[Stored data]

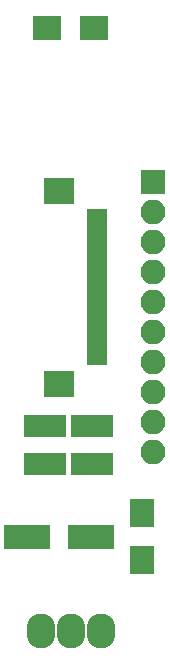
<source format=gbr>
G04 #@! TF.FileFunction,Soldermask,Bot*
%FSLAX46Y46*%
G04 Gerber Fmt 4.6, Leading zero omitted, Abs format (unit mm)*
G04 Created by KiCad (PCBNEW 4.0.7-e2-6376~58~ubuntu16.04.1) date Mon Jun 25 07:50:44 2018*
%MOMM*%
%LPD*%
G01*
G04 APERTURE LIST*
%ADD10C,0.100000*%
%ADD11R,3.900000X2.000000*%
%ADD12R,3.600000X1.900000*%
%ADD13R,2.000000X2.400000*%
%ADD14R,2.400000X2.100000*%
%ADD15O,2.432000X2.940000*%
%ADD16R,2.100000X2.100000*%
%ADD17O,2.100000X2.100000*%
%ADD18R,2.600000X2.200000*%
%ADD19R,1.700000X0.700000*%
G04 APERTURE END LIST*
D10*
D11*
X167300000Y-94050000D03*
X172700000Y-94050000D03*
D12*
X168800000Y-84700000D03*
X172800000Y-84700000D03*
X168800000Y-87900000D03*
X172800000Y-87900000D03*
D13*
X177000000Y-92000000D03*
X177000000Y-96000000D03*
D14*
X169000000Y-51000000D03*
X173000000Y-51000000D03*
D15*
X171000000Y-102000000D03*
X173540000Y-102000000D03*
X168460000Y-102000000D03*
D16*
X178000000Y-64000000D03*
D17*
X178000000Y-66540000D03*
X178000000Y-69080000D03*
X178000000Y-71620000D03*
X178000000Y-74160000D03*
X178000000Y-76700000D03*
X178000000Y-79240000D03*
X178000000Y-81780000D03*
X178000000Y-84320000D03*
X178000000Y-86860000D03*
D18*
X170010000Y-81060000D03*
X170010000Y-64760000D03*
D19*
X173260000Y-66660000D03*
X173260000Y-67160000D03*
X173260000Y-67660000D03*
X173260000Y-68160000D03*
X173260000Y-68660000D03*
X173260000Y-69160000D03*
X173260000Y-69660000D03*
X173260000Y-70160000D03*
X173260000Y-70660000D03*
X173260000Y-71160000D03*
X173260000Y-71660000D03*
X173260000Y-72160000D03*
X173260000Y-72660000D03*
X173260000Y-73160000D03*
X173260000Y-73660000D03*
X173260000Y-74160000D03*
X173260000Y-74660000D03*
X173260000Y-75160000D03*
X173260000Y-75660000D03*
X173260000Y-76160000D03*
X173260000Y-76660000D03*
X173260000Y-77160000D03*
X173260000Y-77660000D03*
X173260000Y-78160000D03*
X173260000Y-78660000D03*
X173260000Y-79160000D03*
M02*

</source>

* * *

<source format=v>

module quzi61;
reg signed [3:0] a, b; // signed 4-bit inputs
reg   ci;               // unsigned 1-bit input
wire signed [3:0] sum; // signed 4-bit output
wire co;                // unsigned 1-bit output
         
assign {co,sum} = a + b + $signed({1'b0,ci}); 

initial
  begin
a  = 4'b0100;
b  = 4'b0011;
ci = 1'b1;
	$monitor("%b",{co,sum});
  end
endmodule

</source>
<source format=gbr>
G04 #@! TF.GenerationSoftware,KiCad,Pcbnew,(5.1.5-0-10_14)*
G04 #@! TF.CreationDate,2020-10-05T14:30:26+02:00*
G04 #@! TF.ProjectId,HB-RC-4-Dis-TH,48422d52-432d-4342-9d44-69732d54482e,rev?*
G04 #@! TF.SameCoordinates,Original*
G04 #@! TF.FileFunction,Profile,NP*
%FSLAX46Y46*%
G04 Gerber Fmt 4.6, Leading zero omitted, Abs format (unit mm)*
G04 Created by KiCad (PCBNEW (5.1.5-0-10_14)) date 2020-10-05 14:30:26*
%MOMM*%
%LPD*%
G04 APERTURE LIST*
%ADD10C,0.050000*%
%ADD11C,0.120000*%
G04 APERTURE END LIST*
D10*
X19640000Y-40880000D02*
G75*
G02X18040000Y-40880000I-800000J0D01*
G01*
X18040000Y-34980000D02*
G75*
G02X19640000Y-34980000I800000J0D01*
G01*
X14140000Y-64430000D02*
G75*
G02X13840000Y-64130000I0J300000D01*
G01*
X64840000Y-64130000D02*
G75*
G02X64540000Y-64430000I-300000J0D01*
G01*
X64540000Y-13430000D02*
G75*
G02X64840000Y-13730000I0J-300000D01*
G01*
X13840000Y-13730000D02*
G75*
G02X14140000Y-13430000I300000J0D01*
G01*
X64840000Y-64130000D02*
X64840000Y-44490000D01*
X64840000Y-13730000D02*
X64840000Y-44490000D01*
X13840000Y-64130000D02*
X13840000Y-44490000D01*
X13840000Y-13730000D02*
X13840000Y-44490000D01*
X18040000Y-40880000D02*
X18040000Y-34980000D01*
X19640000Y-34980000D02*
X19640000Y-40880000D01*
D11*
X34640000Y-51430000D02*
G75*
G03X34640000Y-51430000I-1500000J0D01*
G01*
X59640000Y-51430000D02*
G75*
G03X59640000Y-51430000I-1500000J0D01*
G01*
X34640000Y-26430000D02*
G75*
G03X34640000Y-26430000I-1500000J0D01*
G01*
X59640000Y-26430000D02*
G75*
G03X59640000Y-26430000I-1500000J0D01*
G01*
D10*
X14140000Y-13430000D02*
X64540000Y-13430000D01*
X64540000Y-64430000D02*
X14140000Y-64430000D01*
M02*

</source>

◆ What the task requires:
Would you show every line in the data above that contains the string "wire"?

◆ Written response:
wire signed [3:0] sum; // signed 4-bit output
wire co;                // unsigned 1-bit output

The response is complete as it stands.